The result of these not-so-bad policies is today’s not-so-bad economy. It’s not a great economy, by any measure: Unemployment is low, but that has a lot to do with a decline in the fraction of the population looking for work, and the weakness of wages ensures that it doesn’t feel like prosperity. Still, things could be worse.
And they may indeed get worse, which is why the Fed’s likely rate hike will be a mistake.
Fed officials believe that the solid job growth of the past couple of years — which happened, by the way, as Obamacare, which conservatives assured us would be a job killer, went into full effect — will continue even if rates go up. I’m among those who believe that America is facing growing drag from the weakness of other economies, especially because a rising dollar is making U.S. manufacturing less competitive. But those officials could be right, in which case waiting to raise rates could mean some acceleration of inflation.

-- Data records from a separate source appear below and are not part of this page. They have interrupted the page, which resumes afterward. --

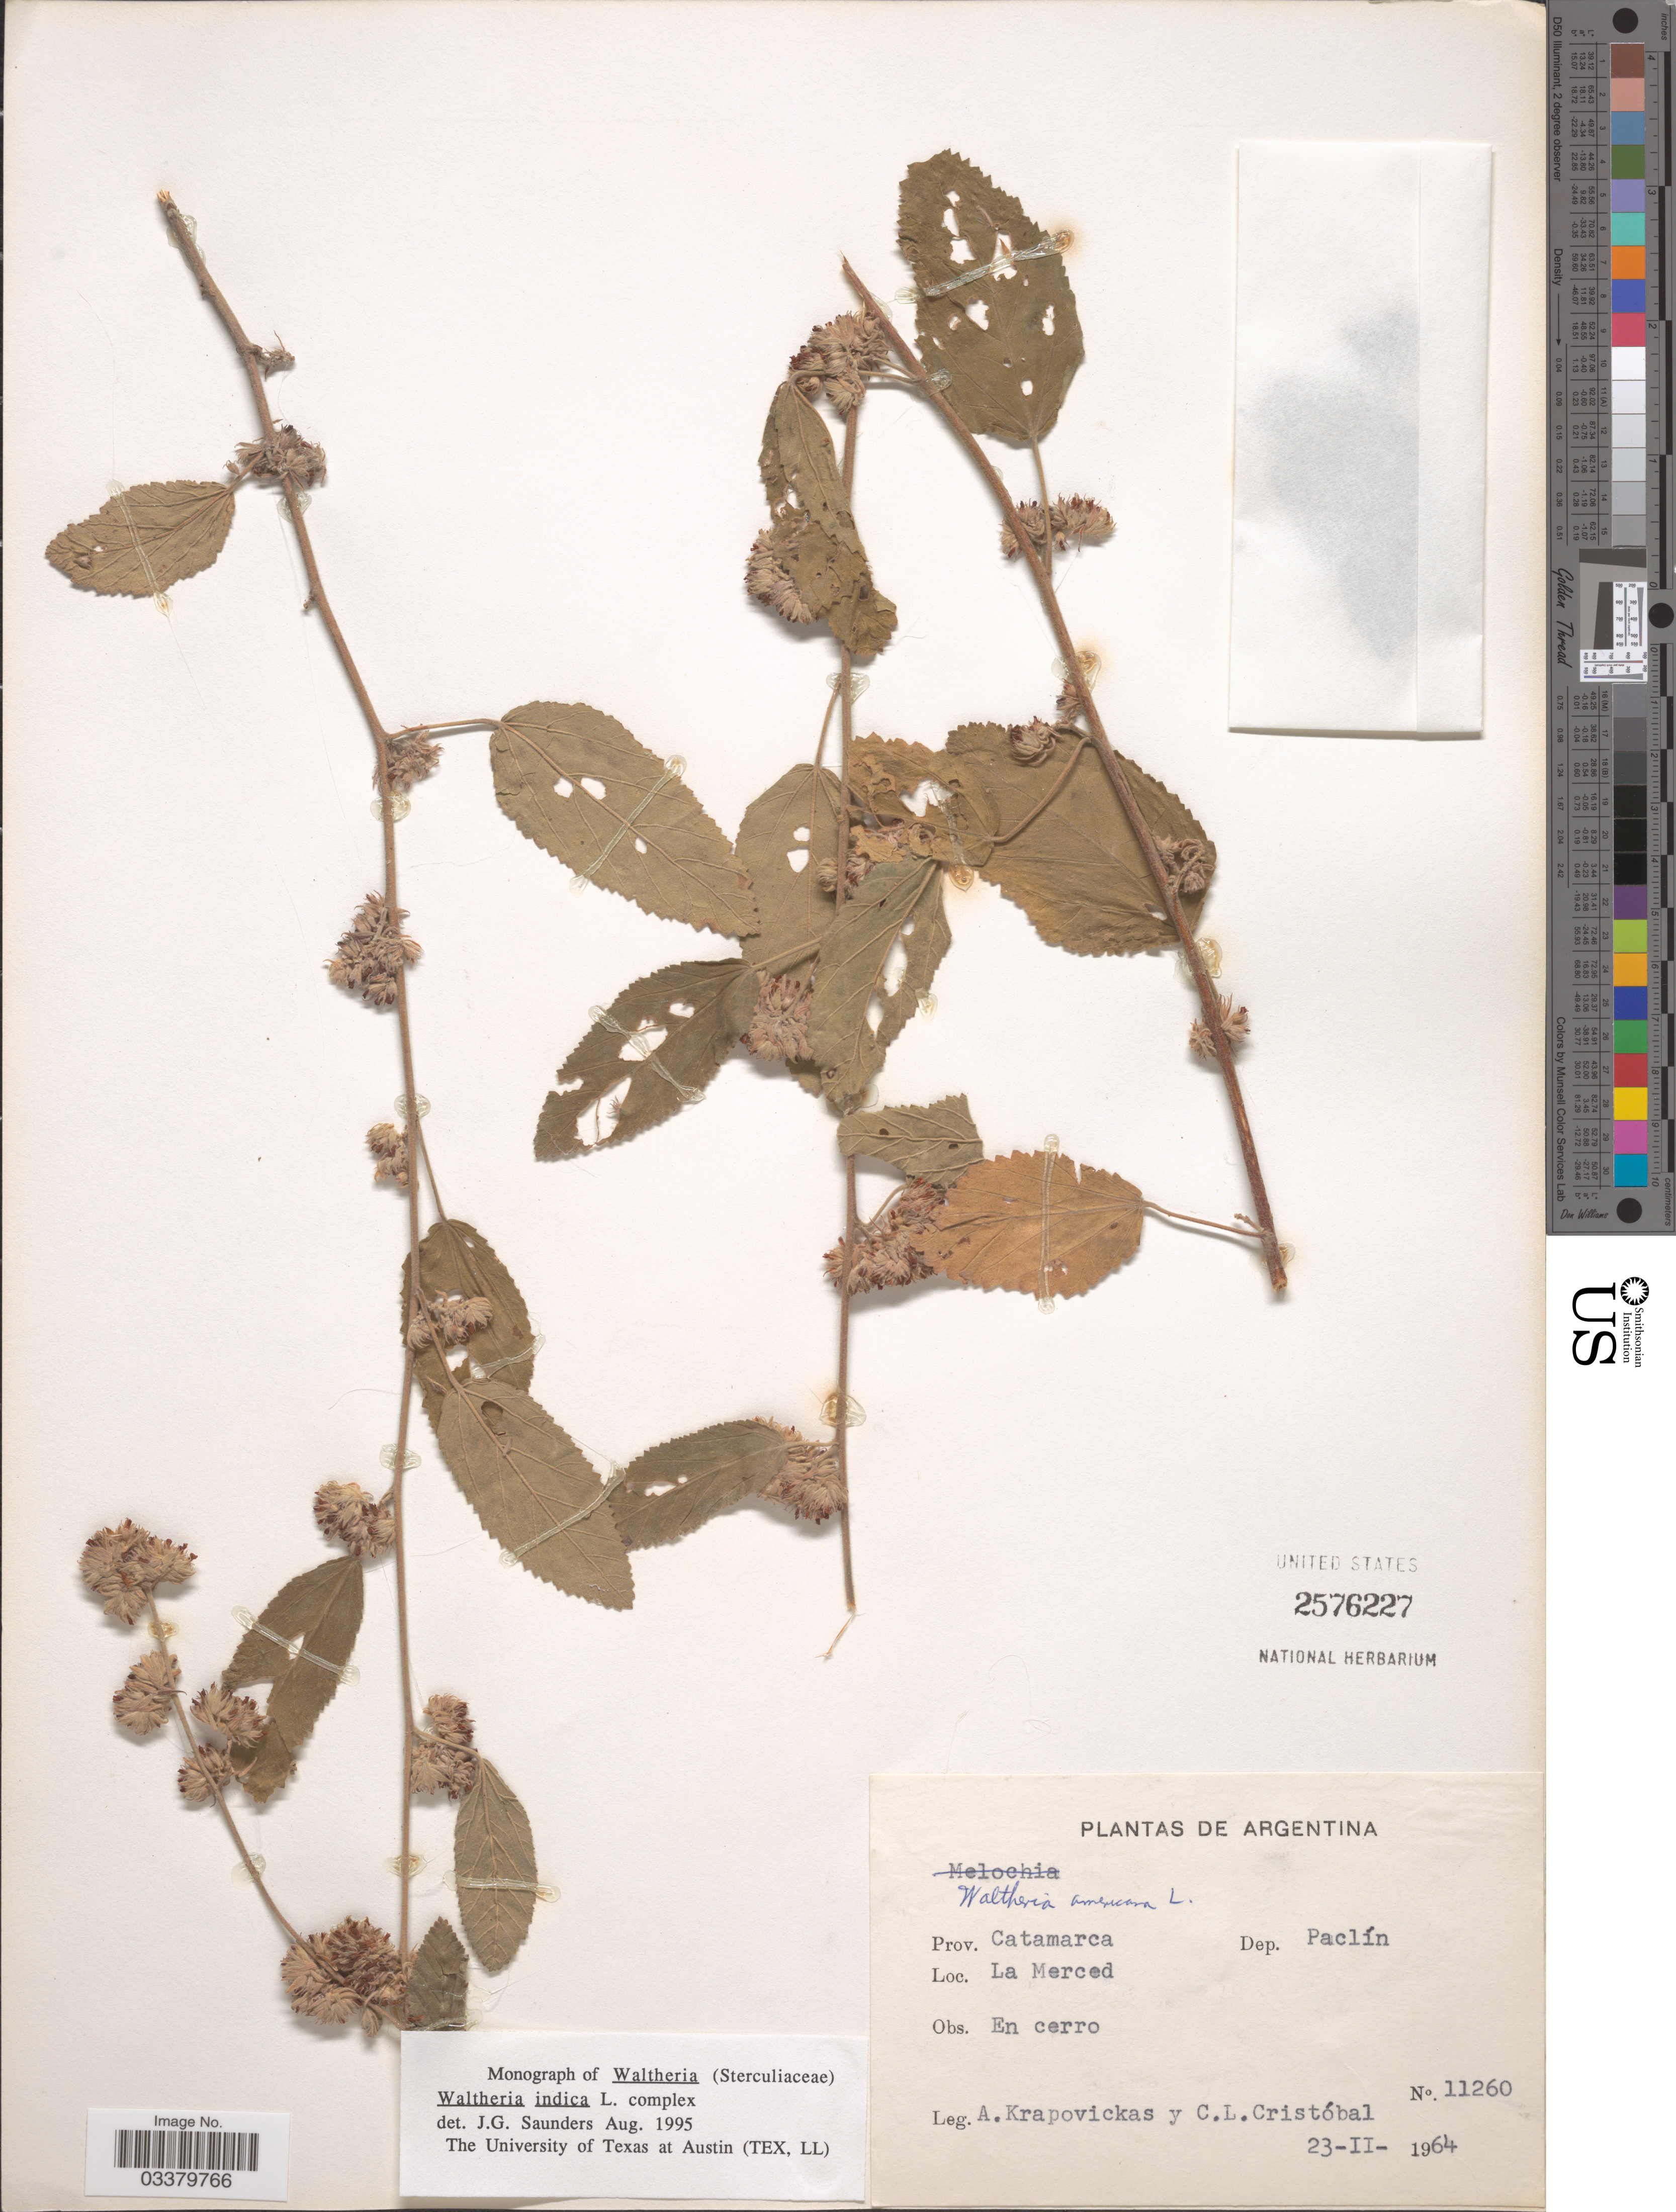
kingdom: Plantae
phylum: Tracheophyta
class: Magnoliopsida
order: Malvales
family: Malvaceae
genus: Waltheria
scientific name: Waltheria indica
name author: L.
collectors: A. Krapovickas & C. L. Cristóbal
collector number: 11260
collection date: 1964-02-23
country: Argentina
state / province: Catamarca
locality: Dep. Paclín. La Merced.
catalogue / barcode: US 2576227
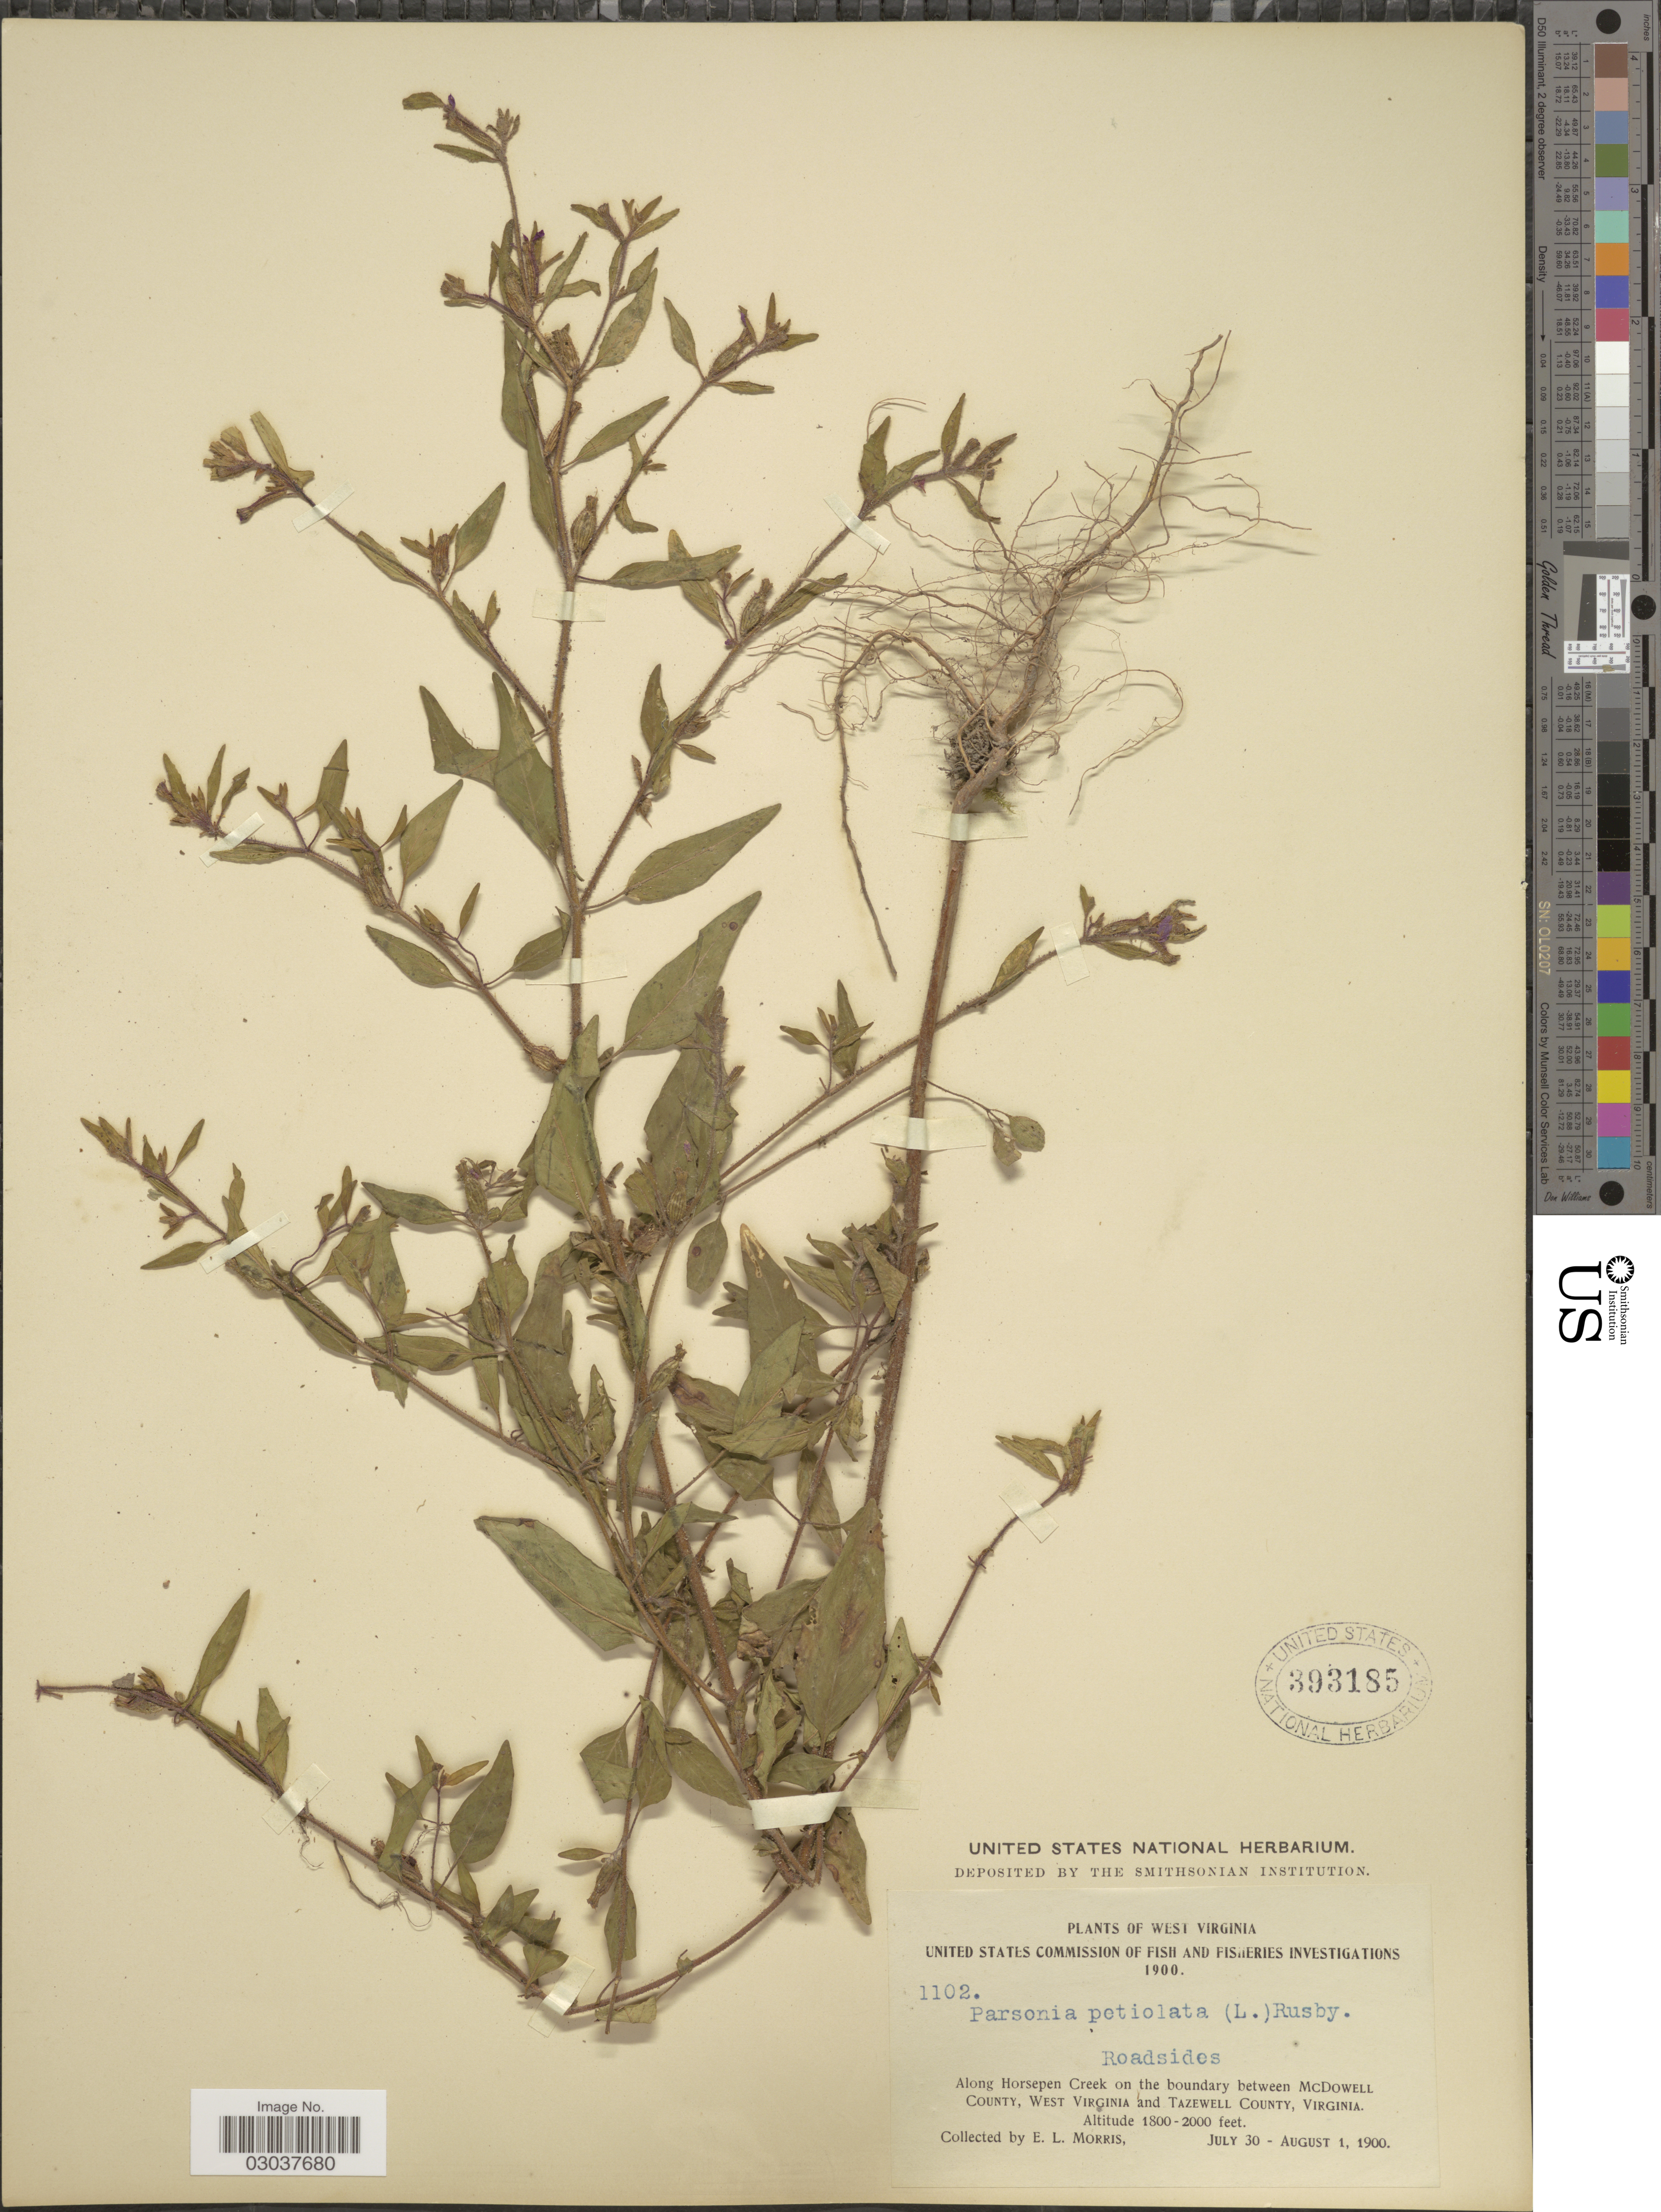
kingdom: Plantae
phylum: Tracheophyta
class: Magnoliopsida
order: Myrtales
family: Lythraceae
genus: Cuphea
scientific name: Cuphea petiolata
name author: Pohl ex Koehne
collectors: E. Morris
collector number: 1102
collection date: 1900-07-30/1900-08-01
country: United States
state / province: Virginia / West Virginia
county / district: Tazewell / McDowell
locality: Along Horsepen Creek on the boundary between McDowell County, West Virginia and Tazewell County, Virginia.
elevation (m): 549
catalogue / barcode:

On the other hand, they could be wrong, in which case a rate hike could end the run of good economic news. And this would be much more serious than a modest uptick in inflation, because it’s not at all clear what the Fed could do to fix its mistake.
I’m not sure why this argument, which a number of economists are making, isn’t getting much traction at the Fed. I suspect, however, that officials have been worn down by incessant criticism of their policies, and want to throw the critics a bone.
But those critics have been wrong every step of the way. Why start taking them seriously now?